The backlog of UK immigration papers that need to be dealt with is equal to the population of Newcastle upon Tyne, according to recent warnings.
MPs from the Commons Home Affairs Select Committee, chaired by Keith Vaz, quipped that the UK Border Agency (UKBA) appears to have "acquired its own Bermuda Triangle", referencing the number of cases that the agency is unable to account for.
Indeed, more than 275,000 cases are still on its books, including missing foreign criminals, illegal immigrants and failed asylum seekers. It is thought that this backlog will take years to work through.
Mr Vaz added: "It's easy to get in, but near impossible to keep track of anyone, let alone get them out."
The report marks the first time that this committee has collated all of the UKBA cases awaiting resolution. It also assessed recent changes to the UK immigration laws, particularly those regarding UK visas for students.
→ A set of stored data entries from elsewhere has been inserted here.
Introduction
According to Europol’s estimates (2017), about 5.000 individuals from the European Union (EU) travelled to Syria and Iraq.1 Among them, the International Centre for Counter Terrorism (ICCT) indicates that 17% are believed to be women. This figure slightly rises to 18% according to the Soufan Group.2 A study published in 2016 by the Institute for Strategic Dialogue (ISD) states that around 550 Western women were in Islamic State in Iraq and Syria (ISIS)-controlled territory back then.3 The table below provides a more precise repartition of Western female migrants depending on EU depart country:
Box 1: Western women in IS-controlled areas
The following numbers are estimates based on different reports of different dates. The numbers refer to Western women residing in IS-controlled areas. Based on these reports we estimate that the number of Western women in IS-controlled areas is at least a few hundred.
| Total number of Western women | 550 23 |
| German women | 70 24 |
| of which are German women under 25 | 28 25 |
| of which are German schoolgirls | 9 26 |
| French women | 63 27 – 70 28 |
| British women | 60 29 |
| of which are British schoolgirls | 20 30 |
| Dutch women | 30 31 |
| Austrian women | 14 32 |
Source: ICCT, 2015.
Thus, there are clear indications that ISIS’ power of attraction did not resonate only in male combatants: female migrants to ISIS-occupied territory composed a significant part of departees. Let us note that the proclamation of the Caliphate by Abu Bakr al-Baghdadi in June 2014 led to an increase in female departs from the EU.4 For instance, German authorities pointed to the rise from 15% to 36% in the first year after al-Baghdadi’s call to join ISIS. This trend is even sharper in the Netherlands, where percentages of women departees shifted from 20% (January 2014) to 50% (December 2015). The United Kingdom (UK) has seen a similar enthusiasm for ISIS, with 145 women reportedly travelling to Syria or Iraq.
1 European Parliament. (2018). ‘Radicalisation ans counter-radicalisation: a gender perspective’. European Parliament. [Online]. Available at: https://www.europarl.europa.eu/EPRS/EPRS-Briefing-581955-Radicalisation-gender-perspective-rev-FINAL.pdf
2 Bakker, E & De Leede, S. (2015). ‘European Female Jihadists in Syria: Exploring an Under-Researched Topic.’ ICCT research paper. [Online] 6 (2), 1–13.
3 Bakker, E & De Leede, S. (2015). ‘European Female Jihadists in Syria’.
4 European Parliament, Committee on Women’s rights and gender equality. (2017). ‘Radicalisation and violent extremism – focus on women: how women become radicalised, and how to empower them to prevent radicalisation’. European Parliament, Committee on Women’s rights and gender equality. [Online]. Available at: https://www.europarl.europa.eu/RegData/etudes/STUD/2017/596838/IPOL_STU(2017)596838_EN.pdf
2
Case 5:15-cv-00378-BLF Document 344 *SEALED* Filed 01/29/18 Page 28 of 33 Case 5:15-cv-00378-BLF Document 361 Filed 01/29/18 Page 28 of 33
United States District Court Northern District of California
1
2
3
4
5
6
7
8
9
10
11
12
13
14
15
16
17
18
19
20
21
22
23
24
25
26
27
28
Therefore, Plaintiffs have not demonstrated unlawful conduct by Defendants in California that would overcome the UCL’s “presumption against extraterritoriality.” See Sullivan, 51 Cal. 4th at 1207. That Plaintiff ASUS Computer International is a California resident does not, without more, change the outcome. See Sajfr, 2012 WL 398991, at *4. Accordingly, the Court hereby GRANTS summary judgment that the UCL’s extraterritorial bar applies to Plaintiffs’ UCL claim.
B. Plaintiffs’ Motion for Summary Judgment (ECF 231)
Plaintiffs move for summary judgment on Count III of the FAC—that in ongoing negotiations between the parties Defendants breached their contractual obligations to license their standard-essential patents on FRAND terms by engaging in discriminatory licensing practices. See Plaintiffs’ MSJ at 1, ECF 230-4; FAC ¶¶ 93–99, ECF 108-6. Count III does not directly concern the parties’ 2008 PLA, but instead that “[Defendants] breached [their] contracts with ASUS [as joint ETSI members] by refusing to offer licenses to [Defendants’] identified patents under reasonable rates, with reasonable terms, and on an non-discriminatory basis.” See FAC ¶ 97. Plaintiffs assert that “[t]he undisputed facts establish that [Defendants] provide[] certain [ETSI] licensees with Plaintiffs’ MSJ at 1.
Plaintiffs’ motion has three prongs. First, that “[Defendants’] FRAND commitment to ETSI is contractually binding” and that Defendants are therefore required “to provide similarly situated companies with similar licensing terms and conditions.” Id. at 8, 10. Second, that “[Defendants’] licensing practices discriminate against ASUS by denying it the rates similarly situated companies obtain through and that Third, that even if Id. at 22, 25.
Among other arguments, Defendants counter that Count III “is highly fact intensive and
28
According to the committee, the government's plans to cut the number of student visas by a quarter would not be beneficial to the country as a whole. Instead, it called for students to be excluded from the net migration figures in order to support the international study market, which is worth around £7.9 billion. It urged to government to find another area to focus on in order to lower net migration figures to the tens of thousands promised by the prime minister.
The research focused on the UKBA's work between December of last year and March of this year.